Doch lange galten die Iren – im Gegensatz zu den Griechen – als Masochisten, welche die drastischen Einkommensverluste und den spürbaren Abbau ihrer Lebensqualität ohne grosses Aufmucken in Kauf nahmen.
Während in Griechenland die Linkspartei «Syriza» an die Macht kommen könnte, in Spanien die «Podemos»-Bewegung an Popularität gewinnt, in Frankreich der «Front National» Auftrieb hat und sich sogar die Regierenden in Grossbritannien vor der EU-verabscheuenden UKIP zu fürchten beginnen, hörte man bisher von Irland nichts dergleichen.

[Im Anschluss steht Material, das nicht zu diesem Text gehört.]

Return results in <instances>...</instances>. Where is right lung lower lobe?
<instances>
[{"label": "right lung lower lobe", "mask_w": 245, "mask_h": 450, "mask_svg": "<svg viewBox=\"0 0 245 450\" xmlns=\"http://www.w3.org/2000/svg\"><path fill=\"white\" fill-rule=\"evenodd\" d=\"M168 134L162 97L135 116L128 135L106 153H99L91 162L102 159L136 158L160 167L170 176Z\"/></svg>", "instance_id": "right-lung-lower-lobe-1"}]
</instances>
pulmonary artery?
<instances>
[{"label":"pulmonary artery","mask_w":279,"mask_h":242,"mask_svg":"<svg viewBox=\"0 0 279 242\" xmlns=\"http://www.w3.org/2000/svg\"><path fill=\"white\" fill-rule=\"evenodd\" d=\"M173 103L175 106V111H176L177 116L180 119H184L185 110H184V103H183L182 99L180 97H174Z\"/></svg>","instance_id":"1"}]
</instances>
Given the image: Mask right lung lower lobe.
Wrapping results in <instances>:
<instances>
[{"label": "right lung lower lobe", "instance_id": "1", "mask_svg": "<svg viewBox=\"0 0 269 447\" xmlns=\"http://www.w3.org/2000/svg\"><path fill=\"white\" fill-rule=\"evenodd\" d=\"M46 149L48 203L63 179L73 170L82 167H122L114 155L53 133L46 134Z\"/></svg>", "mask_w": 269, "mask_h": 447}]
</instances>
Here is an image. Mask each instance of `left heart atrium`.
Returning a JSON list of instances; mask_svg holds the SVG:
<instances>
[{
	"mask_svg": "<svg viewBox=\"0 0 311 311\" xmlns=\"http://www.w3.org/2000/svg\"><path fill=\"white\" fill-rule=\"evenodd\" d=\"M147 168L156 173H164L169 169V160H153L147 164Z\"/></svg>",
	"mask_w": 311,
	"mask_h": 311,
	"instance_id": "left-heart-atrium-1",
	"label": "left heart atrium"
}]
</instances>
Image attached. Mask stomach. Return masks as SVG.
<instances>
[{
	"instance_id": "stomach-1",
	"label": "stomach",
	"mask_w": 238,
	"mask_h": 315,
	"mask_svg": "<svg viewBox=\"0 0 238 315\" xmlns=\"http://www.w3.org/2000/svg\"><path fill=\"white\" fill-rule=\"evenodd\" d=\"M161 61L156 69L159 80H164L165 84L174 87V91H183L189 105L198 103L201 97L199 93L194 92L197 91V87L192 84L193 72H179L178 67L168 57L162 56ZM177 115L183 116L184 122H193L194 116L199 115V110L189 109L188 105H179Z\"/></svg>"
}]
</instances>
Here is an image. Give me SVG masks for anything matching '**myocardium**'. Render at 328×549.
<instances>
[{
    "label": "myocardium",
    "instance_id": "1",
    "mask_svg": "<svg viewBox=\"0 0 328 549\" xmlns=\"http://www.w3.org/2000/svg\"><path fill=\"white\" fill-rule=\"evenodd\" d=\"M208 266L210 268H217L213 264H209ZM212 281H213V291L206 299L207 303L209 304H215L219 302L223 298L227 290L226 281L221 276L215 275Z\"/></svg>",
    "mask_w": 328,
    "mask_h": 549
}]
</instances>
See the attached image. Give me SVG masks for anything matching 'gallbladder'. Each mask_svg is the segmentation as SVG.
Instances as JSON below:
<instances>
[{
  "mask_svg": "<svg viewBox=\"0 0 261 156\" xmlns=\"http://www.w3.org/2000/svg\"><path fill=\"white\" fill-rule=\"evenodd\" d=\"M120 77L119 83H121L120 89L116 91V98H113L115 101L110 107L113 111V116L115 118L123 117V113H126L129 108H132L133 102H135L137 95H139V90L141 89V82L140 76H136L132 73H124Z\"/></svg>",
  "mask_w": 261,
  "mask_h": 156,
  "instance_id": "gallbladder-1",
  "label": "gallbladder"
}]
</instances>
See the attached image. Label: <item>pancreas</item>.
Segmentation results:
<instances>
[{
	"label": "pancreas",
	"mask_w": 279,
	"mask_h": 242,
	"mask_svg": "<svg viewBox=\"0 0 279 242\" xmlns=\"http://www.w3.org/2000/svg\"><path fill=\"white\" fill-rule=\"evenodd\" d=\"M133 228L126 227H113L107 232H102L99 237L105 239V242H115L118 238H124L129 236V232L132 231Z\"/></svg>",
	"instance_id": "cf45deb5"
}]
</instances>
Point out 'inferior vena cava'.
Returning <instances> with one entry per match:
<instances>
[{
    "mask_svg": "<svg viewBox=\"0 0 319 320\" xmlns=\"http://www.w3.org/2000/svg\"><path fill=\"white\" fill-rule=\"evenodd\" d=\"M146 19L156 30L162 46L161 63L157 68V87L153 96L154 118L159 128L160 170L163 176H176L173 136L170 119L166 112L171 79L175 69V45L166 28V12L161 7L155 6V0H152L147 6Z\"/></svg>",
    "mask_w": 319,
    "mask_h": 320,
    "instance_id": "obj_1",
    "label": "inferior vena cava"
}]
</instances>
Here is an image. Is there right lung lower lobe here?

Aus Irland berichten unsere Medien von einer «realen», wenn auch fragilen Erholung der Wirtschaft, eines Wirtschaftswachstums von über vier Prozent im Jahr 2014 und einer Aussicht auf drei Prozent im 2015. Die Arbeitslosigkeit sei von 15 auf 11 Prozent zurück gegangen. Klaus Regling, Direktor des 700 Milliarden schweren Eurorettungsschirms ESM, sehe für das frühere Krisenland Irland eine gute Zukunft, meldeten Medien Ende November. Das Land habe die Programme der Eurorettungsschirme EFSF und ESM nicht mehr nötig.
Diese Meldungen täuschen
Alle diese positiven Berichte geben die wirkliche Stimmung offensichtlich schlecht wieder. Denn die Arbeitslosigkeit ging vor allem deshalb zurück, weil viele junge talentierte, gut ausgebildete Irinnen und Iren Arbeit in Grossbritannien und anderswo im Ausland suchten. Das Bruttoinlandprodukt steigt in erster Linie wegen erhöhten Exporten ausländischer Konzerne, die sich wie Apple wegen praktischer Steuerbefreiung in Irland niedergelassen hatten.
Deshalb merkt die Bevölkerung kaum etwas vom Wirtschaftswachstum. Die für den Konsum zur Verfügung stehenden Einkommen sind beim Grossteil der Bevölkerung nicht gestiegen. Im Verhältnis zu diesen verfügbaren Einkommen bleiben die irischen Haushalte die am zweithöchsten verschuldeten Europas. Die Staatsverschuldung erreicht immer noch 110 Prozent des Bruttoinlandprodukts.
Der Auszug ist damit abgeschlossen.